--- RECORDS PROVIDED ---

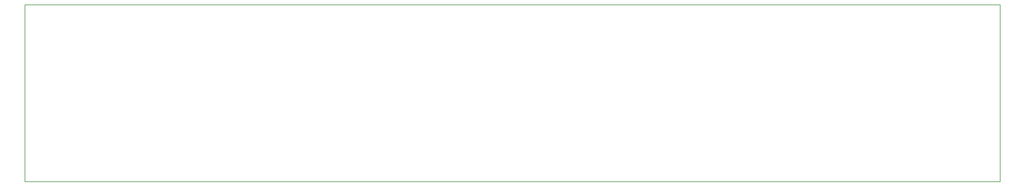
<source format=gbr>
%TF.GenerationSoftware,KiCad,Pcbnew,(6.0.8-1)-1*%
%TF.CreationDate,2022-11-21T09:11:56+01:00*%
%TF.ProjectId,KNXCurrent,4b4e5843-7572-4726-956e-742e6b696361,rev?*%
%TF.SameCoordinates,Original*%
%TF.FileFunction,Profile,NP*%
%FSLAX46Y46*%
G04 Gerber Fmt 4.6, Leading zero omitted, Abs format (unit mm)*
G04 Created by KiCad (PCBNEW (6.0.8-1)-1) date 2022-11-21 09:11:56*
%MOMM*%
%LPD*%
G01*
G04 APERTURE LIST*
%TA.AperFunction,Profile*%
%ADD10C,0.100000*%
%TD*%
G04 APERTURE END LIST*
D10*
X75400000Y-118515456D02*
X219200000Y-118515456D01*
X219200000Y-118515456D02*
X219200000Y-92415456D01*
X219200000Y-92415456D02*
X75400000Y-92415456D01*
X75400000Y-92415456D02*
X75400000Y-118515456D01*
M02*

</source>
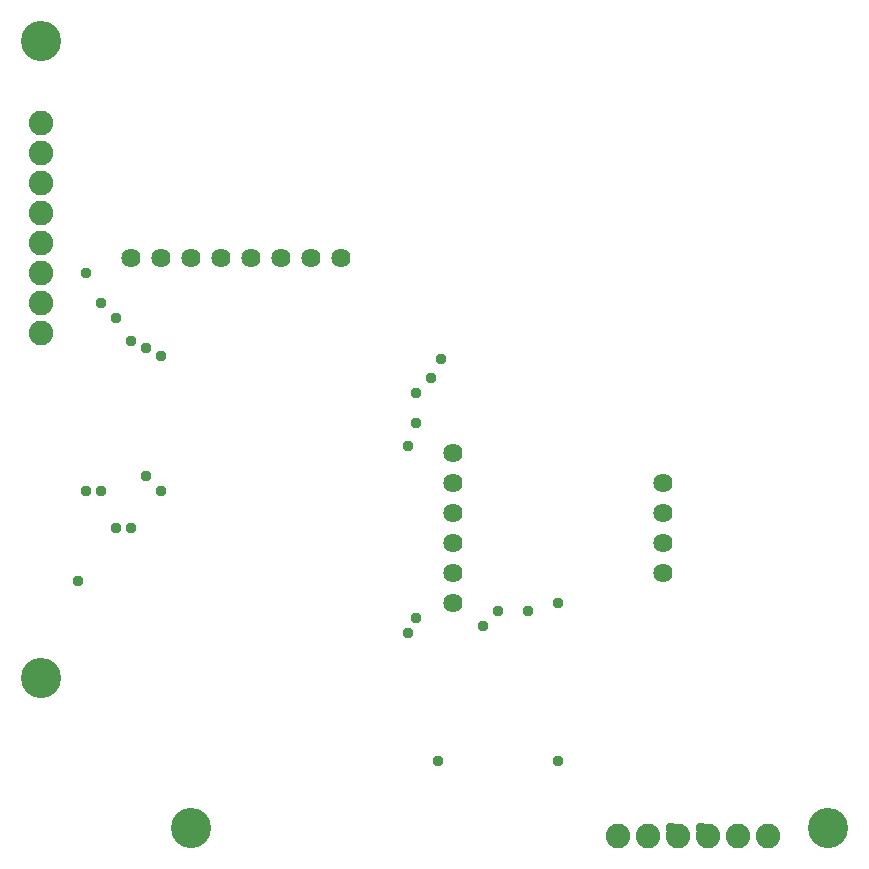
<source format=gbs>
G04 EAGLE Gerber RS-274X export*
G75*
%MOMM*%
%FSLAX34Y34*%
%LPD*%
%INBottom Solder Mask*%
%IPPOS*%
%AMOC8*
5,1,8,0,0,1.08239X$1,22.5*%
G01*
%ADD10C,1.625600*%
%ADD11C,3.403200*%
%ADD12C,2.082800*%
%ADD13C,0.959600*%


D10*
X108572Y521081D03*
X133972Y521081D03*
X159372Y521081D03*
X184772Y521081D03*
X210172Y521081D03*
X235572Y521081D03*
X260972Y521081D03*
X286372Y521081D03*
X381622Y355981D03*
X381622Y330581D03*
X381622Y305181D03*
X381622Y279781D03*
X381622Y254381D03*
X381622Y228981D03*
X559422Y254381D03*
X559422Y279781D03*
X559422Y305181D03*
X559422Y330581D03*
D11*
X32372Y705231D03*
X32372Y165481D03*
X159372Y38481D03*
X699122Y38481D03*
D12*
X32372Y457581D03*
X32372Y482981D03*
X32372Y508381D03*
X32372Y533781D03*
X32372Y559181D03*
X32372Y584581D03*
X32372Y609981D03*
X32372Y635381D03*
X521322Y32131D03*
X546722Y32131D03*
X572122Y32131D03*
X597522Y32131D03*
X622922Y32131D03*
X648322Y32131D03*
D13*
X349872Y216281D03*
X349646Y381381D03*
X121272Y444881D03*
X121272Y336931D03*
X64122Y248031D03*
X368922Y95631D03*
X470522Y95631D03*
X343522Y203581D03*
X343070Y362331D03*
X133972Y438531D03*
X133972Y324231D03*
X70472Y508381D03*
X70472Y324231D03*
X83172Y482981D03*
X83172Y324231D03*
X371462Y435991D03*
X95872Y292481D03*
X95872Y470281D03*
X362572Y419481D03*
X108572Y451231D03*
X108572Y292481D03*
X349872Y406781D03*
X407022Y209931D03*
X565772Y38481D03*
X419722Y222631D03*
X591172Y38481D03*
X445122Y222631D03*
X470522Y228981D03*
M02*

</source>
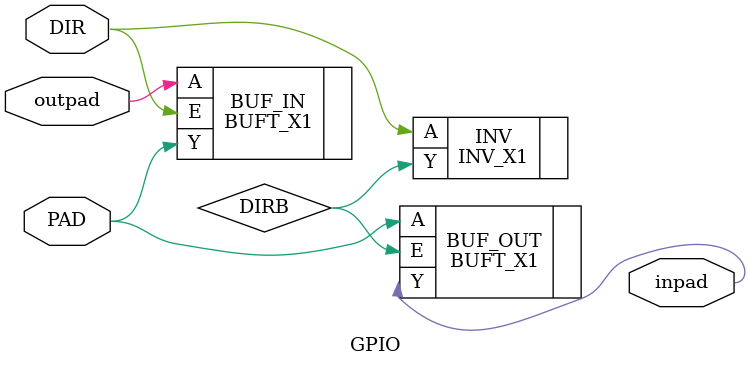
<source format=v>
`timescale 1ns/1ps

module GPIO (PAD, DIR, outpad, inpad);

inout PAD;
input DIR;
input outpad;
output inpad;

INV_X1     INV     ( .A(DIR), .Y(DIRB) );
BUFT_X1 BUF_IN  ( .Y(PAD), .A(outpad), .E(DIR) );
BUFT_X1 BUF_OUT ( .Y(inpad), .A(PAD), .E(DIRB) );

endmodule


</source>
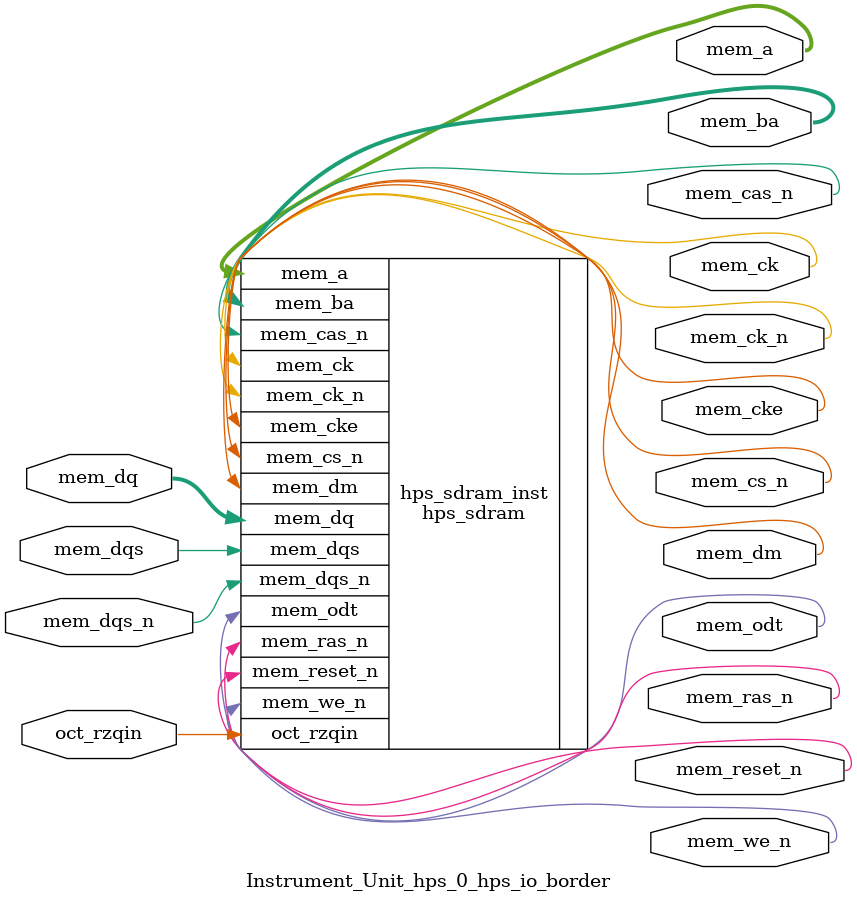
<source format=sv>


module Instrument_Unit_hps_0_hps_io_border(
// memory
  output wire [13 - 1 : 0 ] mem_a
 ,output wire [3 - 1 : 0 ] mem_ba
 ,output wire [1 - 1 : 0 ] mem_ck
 ,output wire [1 - 1 : 0 ] mem_ck_n
 ,output wire [1 - 1 : 0 ] mem_cke
 ,output wire [1 - 1 : 0 ] mem_cs_n
 ,output wire [1 - 1 : 0 ] mem_ras_n
 ,output wire [1 - 1 : 0 ] mem_cas_n
 ,output wire [1 - 1 : 0 ] mem_we_n
 ,output wire [1 - 1 : 0 ] mem_reset_n
 ,inout wire [8 - 1 : 0 ] mem_dq
 ,inout wire [1 - 1 : 0 ] mem_dqs
 ,inout wire [1 - 1 : 0 ] mem_dqs_n
 ,output wire [1 - 1 : 0 ] mem_odt
 ,output wire [1 - 1 : 0 ] mem_dm
 ,input wire [1 - 1 : 0 ] oct_rzqin
);


hps_sdram hps_sdram_inst(
 .mem_dq({
    mem_dq[7:0] // 7:0
  })
,.mem_odt({
    mem_odt[0:0] // 0:0
  })
,.mem_ras_n({
    mem_ras_n[0:0] // 0:0
  })
,.mem_dqs_n({
    mem_dqs_n[0:0] // 0:0
  })
,.mem_dqs({
    mem_dqs[0:0] // 0:0
  })
,.mem_dm({
    mem_dm[0:0] // 0:0
  })
,.mem_we_n({
    mem_we_n[0:0] // 0:0
  })
,.mem_cas_n({
    mem_cas_n[0:0] // 0:0
  })
,.mem_ba({
    mem_ba[2:0] // 2:0
  })
,.mem_a({
    mem_a[12:0] // 12:0
  })
,.mem_cs_n({
    mem_cs_n[0:0] // 0:0
  })
,.mem_ck({
    mem_ck[0:0] // 0:0
  })
,.mem_cke({
    mem_cke[0:0] // 0:0
  })
,.oct_rzqin({
    oct_rzqin[0:0] // 0:0
  })
,.mem_reset_n({
    mem_reset_n[0:0] // 0:0
  })
,.mem_ck_n({
    mem_ck_n[0:0] // 0:0
  })
);

endmodule


</source>
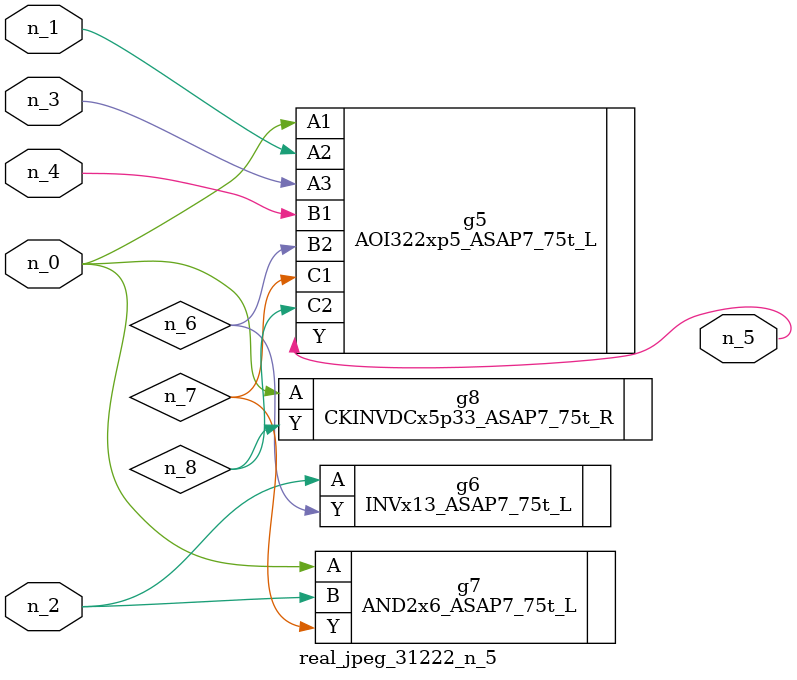
<source format=v>
module real_jpeg_31222_n_5 (n_4, n_0, n_1, n_2, n_3, n_5);

input n_4;
input n_0;
input n_1;
input n_2;
input n_3;

output n_5;

wire n_8;
wire n_6;
wire n_7;

AOI322xp5_ASAP7_75t_L g5 ( 
.A1(n_0),
.A2(n_1),
.A3(n_3),
.B1(n_4),
.B2(n_6),
.C1(n_7),
.C2(n_8),
.Y(n_5)
);

AND2x6_ASAP7_75t_L g7 ( 
.A(n_0),
.B(n_2),
.Y(n_7)
);

CKINVDCx5p33_ASAP7_75t_R g8 ( 
.A(n_0),
.Y(n_8)
);

INVx13_ASAP7_75t_L g6 ( 
.A(n_2),
.Y(n_6)
);


endmodule
</source>
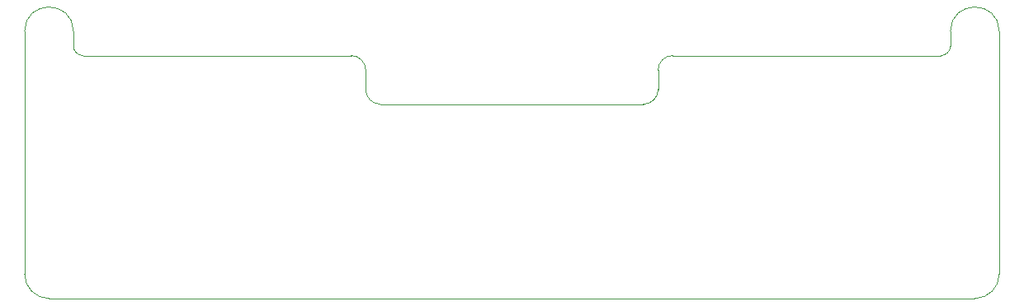
<source format=gbr>
%TF.GenerationSoftware,KiCad,Pcbnew,(5.1.9-0-10_14)*%
%TF.CreationDate,2021-08-23T14:50:21+08:00*%
%TF.ProjectId,KNOB_MAIN,4b4e4f42-5f4d-4414-994e-2e6b69636164,V1.0*%
%TF.SameCoordinates,Original*%
%TF.FileFunction,Profile,NP*%
%FSLAX46Y46*%
G04 Gerber Fmt 4.6, Leading zero omitted, Abs format (unit mm)*
G04 Created by KiCad (PCBNEW (5.1.9-0-10_14)) date 2021-08-23 14:50:21*
%MOMM*%
%LPD*%
G01*
G04 APERTURE LIST*
%TA.AperFunction,Profile*%
%ADD10C,0.050000*%
%TD*%
G04 APERTURE END LIST*
D10*
X165000000Y-78500000D02*
G75*
G02*
X163500000Y-80000000I-1500000J0D01*
G01*
X165000000Y-76500000D02*
G75*
G02*
X166500000Y-75000000I1500000J0D01*
G01*
X136500000Y-80000000D02*
G75*
G02*
X135000000Y-78500000I0J1500000D01*
G01*
X133500000Y-75000000D02*
G75*
G02*
X135000000Y-76500000I0J-1500000D01*
G01*
X166500000Y-75000000D02*
X194000000Y-75000000D01*
X165000000Y-78500000D02*
X165000000Y-76500000D01*
X135000000Y-78500000D02*
X135000000Y-76500000D01*
X136500000Y-80000000D02*
X163500000Y-80000000D01*
X195000000Y-72500000D02*
X195000000Y-74000000D01*
X105000000Y-72500000D02*
X105000000Y-74000000D01*
X106000000Y-75000000D02*
G75*
G02*
X105000000Y-74000000I0J1000000D01*
G01*
X195000000Y-74000000D02*
G75*
G02*
X194000000Y-75000000I-1000000J0D01*
G01*
X195000000Y-72500000D02*
G75*
G02*
X200000000Y-72500000I2500000J0D01*
G01*
X200000000Y-97500000D02*
G75*
G02*
X197500000Y-100000000I-2500000J0D01*
G01*
X102500000Y-100000000D02*
G75*
G02*
X100000000Y-97500000I0J2500000D01*
G01*
X100000000Y-72500000D02*
G75*
G02*
X105000000Y-72500000I2500000J0D01*
G01*
X133500000Y-75000000D02*
X106000000Y-75000000D01*
X200000000Y-97500000D02*
X200000000Y-72500000D01*
X102500000Y-100000000D02*
X197500000Y-100000000D01*
X100000000Y-72500000D02*
X100000000Y-97500000D01*
M02*

</source>
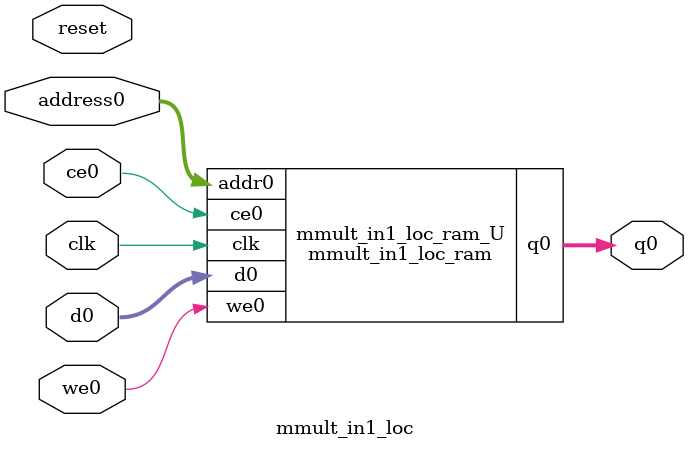
<source format=v>
`timescale 1 ns / 1 ps
module mmult_in1_loc_ram (addr0, ce0, d0, we0, q0,  clk);

parameter DWIDTH = 32;
parameter AWIDTH = 12;
parameter MEM_SIZE = 4096;

input[AWIDTH-1:0] addr0;
input ce0;
input[DWIDTH-1:0] d0;
input we0;
output reg[DWIDTH-1:0] q0;
input clk;

(* ram_style = "block" *)reg [DWIDTH-1:0] ram[0:MEM_SIZE-1];




always @(posedge clk)  
begin 
    if (ce0) begin
        if (we0) 
            ram[addr0] <= d0; 
        q0 <= ram[addr0];
    end
end


endmodule

`timescale 1 ns / 1 ps
module mmult_in1_loc(
    reset,
    clk,
    address0,
    ce0,
    we0,
    d0,
    q0);

parameter DataWidth = 32'd32;
parameter AddressRange = 32'd4096;
parameter AddressWidth = 32'd12;
input reset;
input clk;
input[AddressWidth - 1:0] address0;
input ce0;
input we0;
input[DataWidth - 1:0] d0;
output[DataWidth - 1:0] q0;



mmult_in1_loc_ram mmult_in1_loc_ram_U(
    .clk( clk ),
    .addr0( address0 ),
    .ce0( ce0 ),
    .we0( we0 ),
    .d0( d0 ),
    .q0( q0 ));

endmodule


</source>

---

- [ASSIGNMENT]: Look back at the data above, then output exactly the lines from the line holding "mem_cas_n[0:0] // 0:0" up to and including the line holding "X194000000Y-75000000D01*". Leave out the pictures.

- [ANSWER BOX]:
    mem_cas_n[0:0] // 0:0
  })
,.mem_ba({
    mem_ba[2:0] // 2:0
  })
,.mem_a({
    mem_a[12:0] // 12:0
  })
,.mem_cs_n({
    mem_cs_n[0:0] // 0:0
  })
,.mem_ck({
    mem_ck[0:0] // 0:0
  })
,.mem_cke({
    mem_cke[0:0] // 0:0
  })
,.oct_rzqin({
    oct_rzqin[0:0] // 0:0
  })
,.mem_reset_n({
    mem_reset_n[0:0] // 0:0
  })
,.mem_ck_n({
    mem_ck_n[0:0] // 0:0
  })
);

endmodule


</source>
<source format=v>
module real_jpeg_31222_n_5 (n_4, n_0, n_1, n_2, n_3, n_5);

input n_4;
input n_0;
input n_1;
input n_2;
input n_3;

output n_5;

wire n_8;
wire n_6;
wire n_7;

AOI322xp5_ASAP7_75t_L g5 ( 
.A1(n_0),
.A2(n_1),
.A3(n_3),
.B1(n_4),
.B2(n_6),
.C1(n_7),
.C2(n_8),
.Y(n_5)
);

AND2x6_ASAP7_75t_L g7 ( 
.A(n_0),
.B(n_2),
.Y(n_7)
);

CKINVDCx5p33_ASAP7_75t_R g8 ( 
.A(n_0),
.Y(n_8)
);

INVx13_ASAP7_75t_L g6 ( 
.A(n_2),
.Y(n_6)
);


endmodule
</source>
<source format=gbr>
%TF.GenerationSoftware,KiCad,Pcbnew,(5.1.9-0-10_14)*%
%TF.CreationDate,2021-08-23T14:50:21+08:00*%
%TF.ProjectId,KNOB_MAIN,4b4e4f42-5f4d-4414-994e-2e6b69636164,V1.0*%
%TF.SameCoordinates,Original*%
%TF.FileFunction,Profile,NP*%
%FSLAX46Y46*%
G04 Gerber Fmt 4.6, Leading zero omitted, Abs format (unit mm)*
G04 Created by KiCad (PCBNEW (5.1.9-0-10_14)) date 2021-08-23 14:50:21*
%MOMM*%
%LPD*%
G01*
G04 APERTURE LIST*
%TA.AperFunction,Profile*%
%ADD10C,0.050000*%
%TD*%
G04 APERTURE END LIST*
D10*
X165000000Y-78500000D02*
G75*
G02*
X163500000Y-80000000I-1500000J0D01*
G01*
X165000000Y-76500000D02*
G75*
G02*
X166500000Y-75000000I1500000J0D01*
G01*
X136500000Y-80000000D02*
G75*
G02*
X135000000Y-78500000I0J1500000D01*
G01*
X133500000Y-75000000D02*
G75*
G02*
X135000000Y-76500000I0J-1500000D01*
G01*
X166500000Y-75000000D02*
X194000000Y-75000000D01*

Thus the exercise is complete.